EXERCISE DESCRIPTION: Count the rows below that contain the string "style", treating case as significant, and give only the number.

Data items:
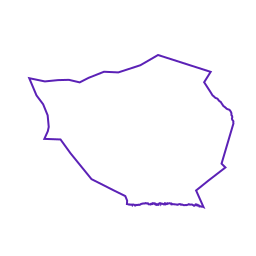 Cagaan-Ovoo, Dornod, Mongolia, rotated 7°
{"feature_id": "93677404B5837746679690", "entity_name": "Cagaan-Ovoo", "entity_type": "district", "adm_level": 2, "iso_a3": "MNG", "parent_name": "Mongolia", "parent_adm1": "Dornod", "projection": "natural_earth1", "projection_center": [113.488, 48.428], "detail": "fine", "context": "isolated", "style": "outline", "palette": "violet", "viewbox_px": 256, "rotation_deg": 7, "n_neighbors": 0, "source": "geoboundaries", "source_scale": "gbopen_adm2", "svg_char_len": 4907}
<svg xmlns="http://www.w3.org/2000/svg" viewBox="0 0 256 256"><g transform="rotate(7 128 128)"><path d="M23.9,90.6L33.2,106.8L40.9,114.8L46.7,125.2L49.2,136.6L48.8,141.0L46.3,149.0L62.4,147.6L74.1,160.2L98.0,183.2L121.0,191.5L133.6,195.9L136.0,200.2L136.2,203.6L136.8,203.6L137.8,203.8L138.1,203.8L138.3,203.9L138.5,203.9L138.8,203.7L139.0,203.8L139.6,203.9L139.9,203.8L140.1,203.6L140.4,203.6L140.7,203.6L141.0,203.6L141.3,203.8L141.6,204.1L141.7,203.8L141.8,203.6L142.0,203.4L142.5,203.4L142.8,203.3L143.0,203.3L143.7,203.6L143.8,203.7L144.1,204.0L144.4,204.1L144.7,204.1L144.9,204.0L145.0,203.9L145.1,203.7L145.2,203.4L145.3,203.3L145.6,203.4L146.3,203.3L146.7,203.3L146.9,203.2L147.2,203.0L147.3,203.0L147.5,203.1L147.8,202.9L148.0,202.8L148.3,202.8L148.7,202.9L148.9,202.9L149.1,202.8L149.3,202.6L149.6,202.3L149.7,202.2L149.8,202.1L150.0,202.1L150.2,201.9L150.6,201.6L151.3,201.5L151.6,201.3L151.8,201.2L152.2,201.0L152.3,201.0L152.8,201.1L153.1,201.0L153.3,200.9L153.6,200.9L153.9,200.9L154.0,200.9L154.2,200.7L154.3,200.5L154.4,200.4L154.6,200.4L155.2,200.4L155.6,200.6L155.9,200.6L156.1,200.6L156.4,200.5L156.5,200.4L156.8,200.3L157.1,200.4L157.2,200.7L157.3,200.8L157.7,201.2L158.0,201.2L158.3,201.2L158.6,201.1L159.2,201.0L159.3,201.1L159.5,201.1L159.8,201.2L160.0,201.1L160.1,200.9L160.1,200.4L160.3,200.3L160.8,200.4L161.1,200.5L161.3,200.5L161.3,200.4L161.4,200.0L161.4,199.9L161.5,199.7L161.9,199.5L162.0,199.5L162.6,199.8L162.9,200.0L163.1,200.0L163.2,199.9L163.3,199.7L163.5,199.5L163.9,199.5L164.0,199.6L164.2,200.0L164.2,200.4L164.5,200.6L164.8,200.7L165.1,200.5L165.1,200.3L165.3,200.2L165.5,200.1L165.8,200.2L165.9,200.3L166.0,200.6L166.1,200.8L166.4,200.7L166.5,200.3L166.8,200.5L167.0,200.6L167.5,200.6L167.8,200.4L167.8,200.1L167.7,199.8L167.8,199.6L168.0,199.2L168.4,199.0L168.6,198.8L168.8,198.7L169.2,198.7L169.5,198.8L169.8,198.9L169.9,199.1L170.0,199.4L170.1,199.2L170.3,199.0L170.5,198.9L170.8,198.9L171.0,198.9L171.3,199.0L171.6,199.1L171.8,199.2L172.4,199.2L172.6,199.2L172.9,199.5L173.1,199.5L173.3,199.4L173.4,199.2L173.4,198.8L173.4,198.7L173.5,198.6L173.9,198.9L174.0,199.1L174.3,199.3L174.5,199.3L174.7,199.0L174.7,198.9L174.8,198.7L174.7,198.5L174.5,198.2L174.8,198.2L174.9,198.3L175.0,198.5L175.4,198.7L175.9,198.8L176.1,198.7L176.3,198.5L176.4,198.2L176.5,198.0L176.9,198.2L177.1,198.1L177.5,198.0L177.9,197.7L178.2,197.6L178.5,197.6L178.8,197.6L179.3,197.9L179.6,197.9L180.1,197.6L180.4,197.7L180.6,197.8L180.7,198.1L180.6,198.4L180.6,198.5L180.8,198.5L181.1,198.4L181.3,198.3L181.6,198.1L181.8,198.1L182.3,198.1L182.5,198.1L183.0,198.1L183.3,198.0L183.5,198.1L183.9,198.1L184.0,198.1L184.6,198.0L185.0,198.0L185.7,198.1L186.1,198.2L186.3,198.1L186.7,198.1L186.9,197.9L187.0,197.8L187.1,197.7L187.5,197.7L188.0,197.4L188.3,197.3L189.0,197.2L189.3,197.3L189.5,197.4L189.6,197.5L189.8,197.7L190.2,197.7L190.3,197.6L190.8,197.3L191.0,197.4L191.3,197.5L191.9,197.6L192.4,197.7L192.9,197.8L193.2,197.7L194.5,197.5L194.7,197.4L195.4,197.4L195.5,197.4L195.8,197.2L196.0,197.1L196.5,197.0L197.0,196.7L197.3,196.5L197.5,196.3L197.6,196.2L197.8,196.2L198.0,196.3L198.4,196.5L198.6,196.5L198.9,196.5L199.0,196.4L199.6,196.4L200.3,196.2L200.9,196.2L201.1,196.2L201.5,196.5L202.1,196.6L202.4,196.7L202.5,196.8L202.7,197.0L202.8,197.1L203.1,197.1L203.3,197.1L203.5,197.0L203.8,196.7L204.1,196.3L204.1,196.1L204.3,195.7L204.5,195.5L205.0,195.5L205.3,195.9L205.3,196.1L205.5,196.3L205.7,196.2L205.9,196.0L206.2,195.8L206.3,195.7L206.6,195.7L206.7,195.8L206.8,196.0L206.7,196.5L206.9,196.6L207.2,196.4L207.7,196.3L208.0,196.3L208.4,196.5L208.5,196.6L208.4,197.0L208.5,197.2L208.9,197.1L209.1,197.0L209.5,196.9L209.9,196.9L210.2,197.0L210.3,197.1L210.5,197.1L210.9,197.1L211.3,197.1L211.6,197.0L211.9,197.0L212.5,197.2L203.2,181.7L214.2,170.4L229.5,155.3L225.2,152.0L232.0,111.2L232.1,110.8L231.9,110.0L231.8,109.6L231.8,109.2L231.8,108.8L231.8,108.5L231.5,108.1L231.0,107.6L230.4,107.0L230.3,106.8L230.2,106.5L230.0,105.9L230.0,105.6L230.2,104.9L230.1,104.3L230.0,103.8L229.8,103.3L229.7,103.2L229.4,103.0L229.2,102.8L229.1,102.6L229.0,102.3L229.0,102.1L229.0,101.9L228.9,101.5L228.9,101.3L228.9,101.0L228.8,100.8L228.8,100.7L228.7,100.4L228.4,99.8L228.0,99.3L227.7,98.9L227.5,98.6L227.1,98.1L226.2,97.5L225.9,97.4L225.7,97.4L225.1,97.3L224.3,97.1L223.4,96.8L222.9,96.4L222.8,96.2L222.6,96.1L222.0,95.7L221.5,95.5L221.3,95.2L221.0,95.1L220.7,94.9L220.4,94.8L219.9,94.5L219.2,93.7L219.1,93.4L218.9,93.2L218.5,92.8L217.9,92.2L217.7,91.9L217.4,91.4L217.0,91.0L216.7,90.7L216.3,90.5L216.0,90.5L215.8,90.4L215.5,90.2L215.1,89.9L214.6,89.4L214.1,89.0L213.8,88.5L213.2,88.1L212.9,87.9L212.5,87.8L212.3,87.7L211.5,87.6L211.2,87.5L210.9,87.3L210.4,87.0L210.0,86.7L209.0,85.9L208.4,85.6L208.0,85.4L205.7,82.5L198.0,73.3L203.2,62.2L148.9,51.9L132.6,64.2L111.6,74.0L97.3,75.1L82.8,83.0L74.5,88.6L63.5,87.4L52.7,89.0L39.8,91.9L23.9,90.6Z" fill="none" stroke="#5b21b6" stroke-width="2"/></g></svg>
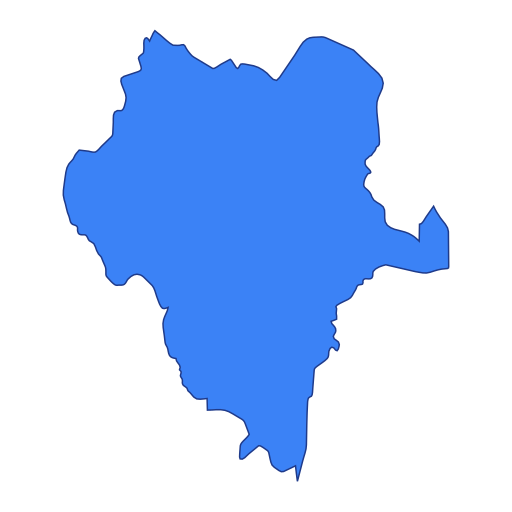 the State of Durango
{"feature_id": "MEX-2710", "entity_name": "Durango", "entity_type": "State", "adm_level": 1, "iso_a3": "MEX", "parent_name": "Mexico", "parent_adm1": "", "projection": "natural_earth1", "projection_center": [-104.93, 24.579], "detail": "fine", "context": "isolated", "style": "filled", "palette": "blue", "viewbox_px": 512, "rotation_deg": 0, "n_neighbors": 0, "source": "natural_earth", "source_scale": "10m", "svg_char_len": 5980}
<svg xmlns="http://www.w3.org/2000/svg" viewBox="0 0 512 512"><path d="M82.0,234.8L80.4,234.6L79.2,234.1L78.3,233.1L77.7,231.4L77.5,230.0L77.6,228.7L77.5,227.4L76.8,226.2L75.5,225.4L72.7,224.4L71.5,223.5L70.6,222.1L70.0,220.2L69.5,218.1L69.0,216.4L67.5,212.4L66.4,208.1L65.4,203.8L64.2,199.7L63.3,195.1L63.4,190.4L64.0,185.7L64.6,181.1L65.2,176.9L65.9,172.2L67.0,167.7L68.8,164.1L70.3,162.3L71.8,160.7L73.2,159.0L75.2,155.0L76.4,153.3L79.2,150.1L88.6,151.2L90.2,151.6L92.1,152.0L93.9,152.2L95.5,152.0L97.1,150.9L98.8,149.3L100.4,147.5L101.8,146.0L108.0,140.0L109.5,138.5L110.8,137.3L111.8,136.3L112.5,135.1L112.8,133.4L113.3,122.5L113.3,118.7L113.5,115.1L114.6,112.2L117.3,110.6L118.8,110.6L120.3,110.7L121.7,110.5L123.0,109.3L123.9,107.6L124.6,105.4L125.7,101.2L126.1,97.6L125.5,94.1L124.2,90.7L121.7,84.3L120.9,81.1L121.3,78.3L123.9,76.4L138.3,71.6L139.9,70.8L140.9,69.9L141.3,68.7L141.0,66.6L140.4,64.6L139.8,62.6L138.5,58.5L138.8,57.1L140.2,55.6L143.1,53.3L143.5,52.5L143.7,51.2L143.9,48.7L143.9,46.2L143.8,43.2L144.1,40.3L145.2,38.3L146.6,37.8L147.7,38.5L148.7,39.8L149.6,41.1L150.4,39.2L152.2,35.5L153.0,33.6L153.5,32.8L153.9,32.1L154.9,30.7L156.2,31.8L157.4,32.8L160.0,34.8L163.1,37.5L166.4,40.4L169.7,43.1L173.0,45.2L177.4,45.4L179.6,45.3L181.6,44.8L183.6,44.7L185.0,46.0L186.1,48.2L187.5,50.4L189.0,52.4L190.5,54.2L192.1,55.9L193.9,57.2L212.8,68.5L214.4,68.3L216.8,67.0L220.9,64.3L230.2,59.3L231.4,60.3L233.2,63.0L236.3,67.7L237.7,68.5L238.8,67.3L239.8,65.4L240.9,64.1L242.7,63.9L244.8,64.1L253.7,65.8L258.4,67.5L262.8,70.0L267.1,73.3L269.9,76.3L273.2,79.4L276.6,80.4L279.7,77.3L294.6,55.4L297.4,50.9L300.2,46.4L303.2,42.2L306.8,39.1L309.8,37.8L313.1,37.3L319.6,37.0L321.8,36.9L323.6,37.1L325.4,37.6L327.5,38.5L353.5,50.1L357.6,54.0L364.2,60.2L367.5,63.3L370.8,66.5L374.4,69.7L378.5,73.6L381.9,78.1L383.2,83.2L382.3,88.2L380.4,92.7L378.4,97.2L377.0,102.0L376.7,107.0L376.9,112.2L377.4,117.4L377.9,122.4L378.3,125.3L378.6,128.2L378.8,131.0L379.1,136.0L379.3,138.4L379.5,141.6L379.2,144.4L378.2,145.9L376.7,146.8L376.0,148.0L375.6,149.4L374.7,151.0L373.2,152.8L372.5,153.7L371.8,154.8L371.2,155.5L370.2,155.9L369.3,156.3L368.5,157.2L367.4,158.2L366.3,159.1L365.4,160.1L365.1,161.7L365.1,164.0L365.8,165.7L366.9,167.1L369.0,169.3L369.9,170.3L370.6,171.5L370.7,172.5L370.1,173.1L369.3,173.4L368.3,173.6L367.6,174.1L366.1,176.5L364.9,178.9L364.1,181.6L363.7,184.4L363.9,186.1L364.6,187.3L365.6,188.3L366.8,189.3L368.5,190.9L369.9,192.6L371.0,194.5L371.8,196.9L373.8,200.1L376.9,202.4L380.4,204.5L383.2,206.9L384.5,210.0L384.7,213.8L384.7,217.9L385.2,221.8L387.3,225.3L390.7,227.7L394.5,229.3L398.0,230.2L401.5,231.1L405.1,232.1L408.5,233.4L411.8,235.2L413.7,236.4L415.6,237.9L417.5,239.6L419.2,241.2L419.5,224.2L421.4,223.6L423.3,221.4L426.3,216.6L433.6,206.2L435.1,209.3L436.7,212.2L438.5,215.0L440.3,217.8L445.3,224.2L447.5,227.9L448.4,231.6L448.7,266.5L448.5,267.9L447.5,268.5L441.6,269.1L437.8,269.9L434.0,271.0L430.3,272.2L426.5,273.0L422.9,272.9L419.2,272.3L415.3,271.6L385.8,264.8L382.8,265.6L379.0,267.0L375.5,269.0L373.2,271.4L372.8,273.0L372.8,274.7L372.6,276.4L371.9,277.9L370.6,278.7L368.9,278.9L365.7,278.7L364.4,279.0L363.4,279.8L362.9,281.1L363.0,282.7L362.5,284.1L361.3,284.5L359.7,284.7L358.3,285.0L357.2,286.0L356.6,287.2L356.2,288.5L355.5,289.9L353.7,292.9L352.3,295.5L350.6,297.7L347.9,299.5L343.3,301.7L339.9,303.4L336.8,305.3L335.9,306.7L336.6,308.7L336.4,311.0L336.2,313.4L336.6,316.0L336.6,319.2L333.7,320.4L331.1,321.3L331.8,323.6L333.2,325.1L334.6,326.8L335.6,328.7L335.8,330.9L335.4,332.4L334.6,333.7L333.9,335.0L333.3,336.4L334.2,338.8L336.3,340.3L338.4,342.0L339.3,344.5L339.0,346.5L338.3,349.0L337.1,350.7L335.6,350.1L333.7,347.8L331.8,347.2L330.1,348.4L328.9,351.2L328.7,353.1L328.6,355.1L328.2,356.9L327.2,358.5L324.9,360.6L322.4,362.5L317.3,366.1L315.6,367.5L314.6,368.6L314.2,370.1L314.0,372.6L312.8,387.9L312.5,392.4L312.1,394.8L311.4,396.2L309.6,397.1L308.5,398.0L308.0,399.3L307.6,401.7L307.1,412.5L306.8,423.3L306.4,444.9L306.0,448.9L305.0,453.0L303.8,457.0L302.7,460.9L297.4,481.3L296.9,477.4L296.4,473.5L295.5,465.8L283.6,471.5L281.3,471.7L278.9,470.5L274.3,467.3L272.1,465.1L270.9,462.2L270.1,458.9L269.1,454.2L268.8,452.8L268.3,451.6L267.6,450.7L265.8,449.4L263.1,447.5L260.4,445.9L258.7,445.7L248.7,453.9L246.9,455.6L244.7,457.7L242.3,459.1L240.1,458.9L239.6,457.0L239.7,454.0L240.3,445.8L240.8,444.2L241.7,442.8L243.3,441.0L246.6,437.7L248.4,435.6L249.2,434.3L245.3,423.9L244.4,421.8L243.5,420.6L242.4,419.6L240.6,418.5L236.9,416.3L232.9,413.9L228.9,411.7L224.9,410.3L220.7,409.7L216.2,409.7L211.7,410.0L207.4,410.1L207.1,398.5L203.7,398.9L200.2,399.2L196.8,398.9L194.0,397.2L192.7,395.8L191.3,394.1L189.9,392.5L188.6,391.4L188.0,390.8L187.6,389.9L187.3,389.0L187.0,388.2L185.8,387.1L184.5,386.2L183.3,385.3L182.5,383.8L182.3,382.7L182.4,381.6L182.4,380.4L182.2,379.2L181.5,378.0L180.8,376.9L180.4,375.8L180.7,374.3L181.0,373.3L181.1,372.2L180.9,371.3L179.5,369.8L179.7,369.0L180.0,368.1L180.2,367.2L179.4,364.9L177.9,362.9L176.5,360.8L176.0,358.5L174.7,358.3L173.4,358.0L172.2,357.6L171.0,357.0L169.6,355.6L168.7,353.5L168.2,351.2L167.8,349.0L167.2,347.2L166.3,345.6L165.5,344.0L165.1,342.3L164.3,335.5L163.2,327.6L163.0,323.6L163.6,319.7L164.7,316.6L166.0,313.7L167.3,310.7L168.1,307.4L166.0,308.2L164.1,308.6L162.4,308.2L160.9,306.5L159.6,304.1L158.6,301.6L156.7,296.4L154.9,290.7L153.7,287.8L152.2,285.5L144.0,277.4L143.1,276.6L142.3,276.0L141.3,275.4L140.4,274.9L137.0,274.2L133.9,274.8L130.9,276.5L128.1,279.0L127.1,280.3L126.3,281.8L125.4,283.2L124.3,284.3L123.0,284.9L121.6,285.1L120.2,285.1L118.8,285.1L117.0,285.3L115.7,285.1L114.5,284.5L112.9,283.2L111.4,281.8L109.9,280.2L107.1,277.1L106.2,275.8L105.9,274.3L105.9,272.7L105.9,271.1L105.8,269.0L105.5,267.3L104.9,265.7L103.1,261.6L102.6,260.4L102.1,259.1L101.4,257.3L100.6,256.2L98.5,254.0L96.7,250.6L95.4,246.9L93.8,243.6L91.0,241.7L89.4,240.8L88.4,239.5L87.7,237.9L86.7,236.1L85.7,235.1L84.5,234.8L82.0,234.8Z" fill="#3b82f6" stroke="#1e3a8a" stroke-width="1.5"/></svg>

FULL RESPONSE: 2